_Texte source_
3 réponses à “Le chef qui ne décide pas”

  1. Avatar de Clersev
    Clersev

    Ça ressemble à ce que je fais en tant que manager. Pas autant que toi je pense, mais demander aux gens, dire que je peux me tromper et que j’attends les remarques, écouter les avis… et seulement à la fin, récapituler les échanges, prendre une décision si ça diverge vraiment, mais surtout donner l’impulsion pour que l’équipe parte dans une direction discutée ensemble.
    Pour moi c’est ça le bon management: donner l’impulsion et pas forcément la direction. L’énergie vient du groupe et des individus, pas de moi

  2. Avatar de Kentrow

    Complètement d’accord avec la vision. Le plus important c’est de partager quelle stratégie on souhaite prendre, quelles règles et valeurs on souhaite mettre en place et suivre. Les décisions concrètes des solutions techniques c’est surtout avec les équipes qu’il faut en discuter, avoir l’avis de tout le monde et avoir par contre la capacité de trancher (tout en justifiant, ça permet aussi à tout le monde de comprendre les choix).

_Consignes de l'exercice_
A. D'après le texte sur le management, quel est l'intérêt de justifier une décision au moment de trancher ? Répondez en une à trois phrases.
B. Écrivez la suite du texte sur le management, en reprenant après sa dernière phrase.
Le matériel qui suit est indépendant du texte sur le management.

_Données fournies_
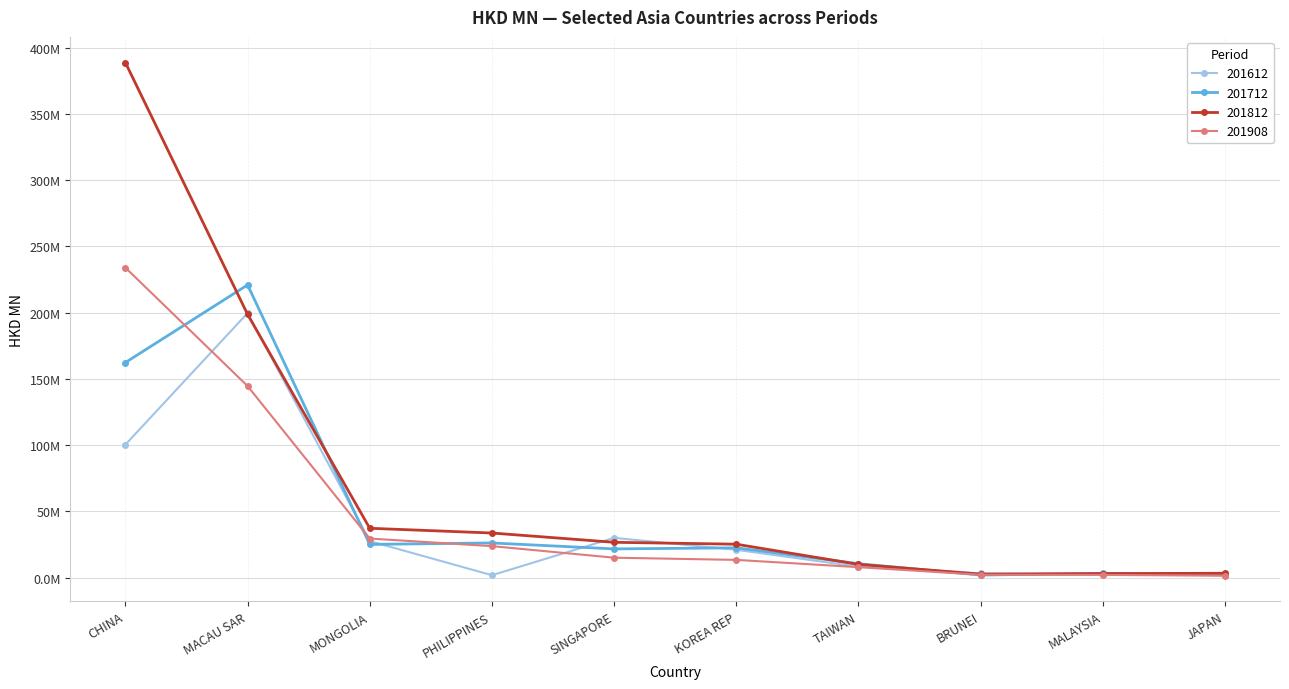

Does the chart have visible grid lines?

Yes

_Liste des réponses_
A. Justifier la décision permet à tout le monde de comprendre les choix.

B.
  3. Avatar de Olivier
    Olivier

    Cette approche correspond bien a ma façon de faire. Les équipes sont souvent plus à même de trouver la meilleure solution, notre rôle se résumant à leur donner suffisamment de contexte pour prendre la bonne décision en confiance.

    J’ajouterai que j’ai aussi eu affaires à des développeurs qui, tout comme les dirigeants, n’adhéraient pas a l’approche collective et attendait eux aussi un leader « sachant » qui prenne toutes les décisions. Dans ce cas aussi, cela peut créer un décalage et des situations conflictuelles.